| ACTIVITY |
The answer is the full listing below, copied exactly, with its pictures omitted.

| DATASET CONTENT |
╭──

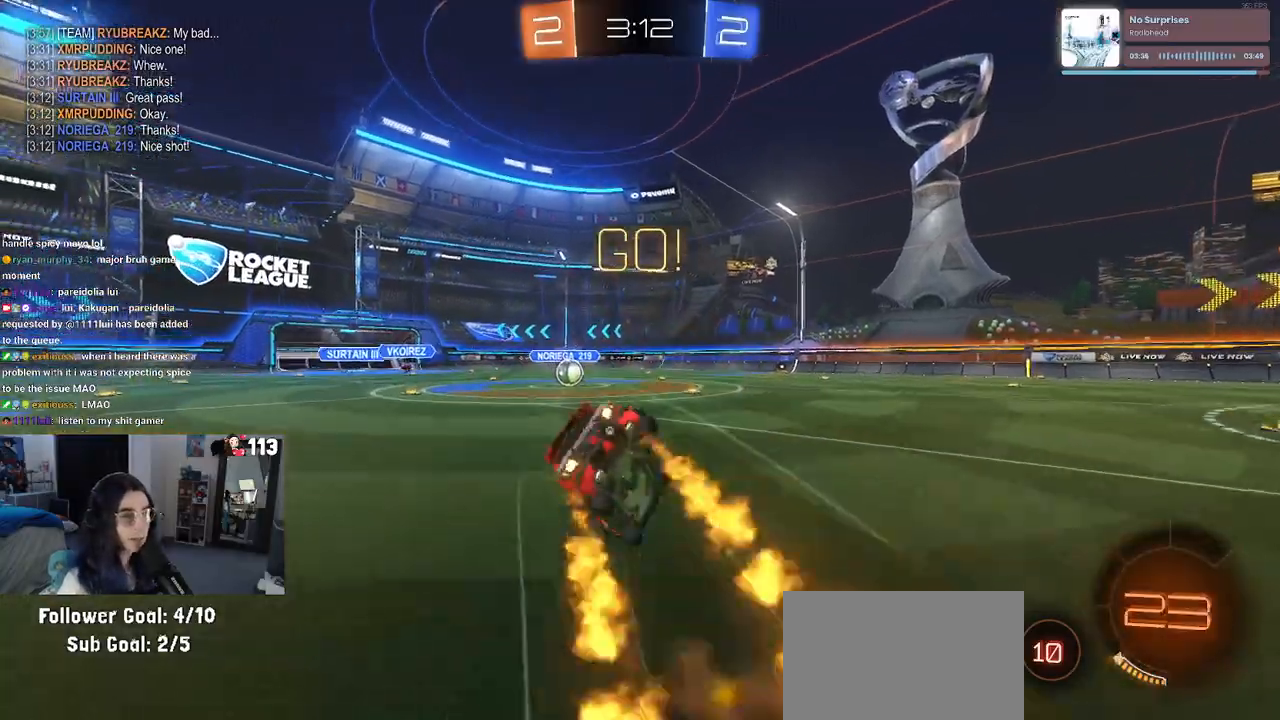
{"buttons": ["SQUARE", "R1", "R2"], "left_stick": "down-left", "right_stick": "center", "events": [[200, "left_stick", "down-left"]]}
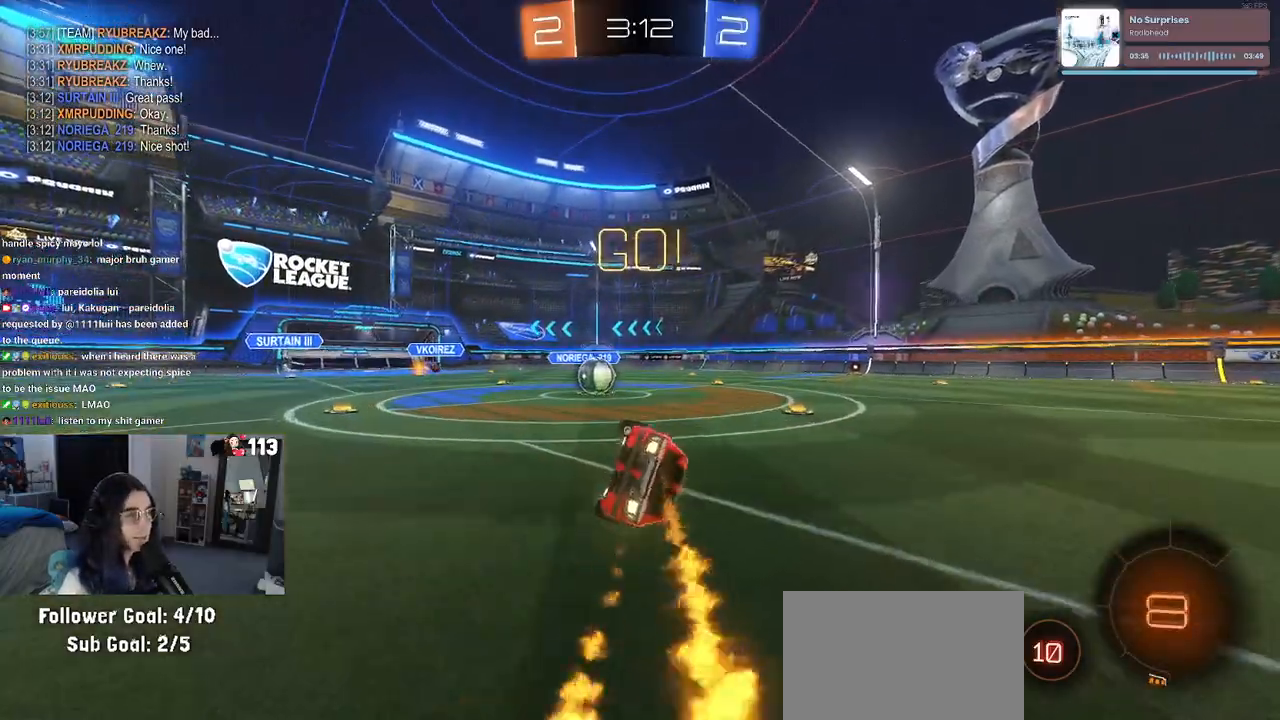
{"buttons": ["R2"], "left_stick": "center", "right_stick": "center", "events": [[367, "SQUARE", "up"], [367, "left_stick", "center"], [400, "R1", "up"]]}
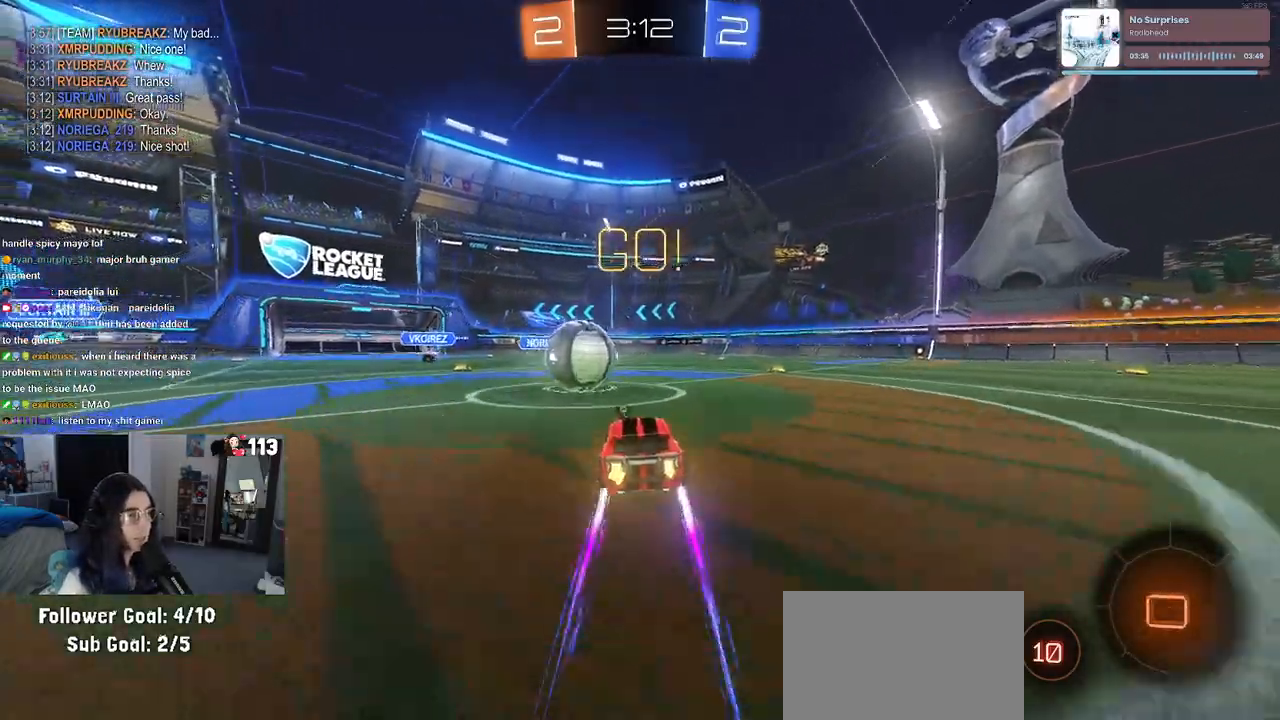
{"buttons": ["TRIANGLE", "R2"], "left_stick": "down-left", "right_stick": "center", "events": [[50, "CROSS", "down"], [67, "left_stick", "up-left"], [300, "left_stick", "down-left"], [383, "CROSS", "up"], [433, "TRIANGLE", "down"]]}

╰──

| REPLY |
{"buttons": ["SQUARE", "R1", "R2"], "left_stick": "down-left", "right_stick": "center", "events": [[200, "left_stick", "down-left"]]}
{"buttons": ["R2"], "left_stick": "center", "right_stick": "center", "events": [[367, "SQUARE", "up"], [367, "left_stick", "center"], [400, "R1", "up"]]}
{"buttons": ["TRIANGLE", "R2"], "left_stick": "down-left", "right_stick": "center", "events": [[50, "CROSS", "down"], [67, "left_stick", "up-left"], [300, "left_stick", "down-left"], [383, "CROSS", "up"], [433, "TRIANGLE", "down"]]}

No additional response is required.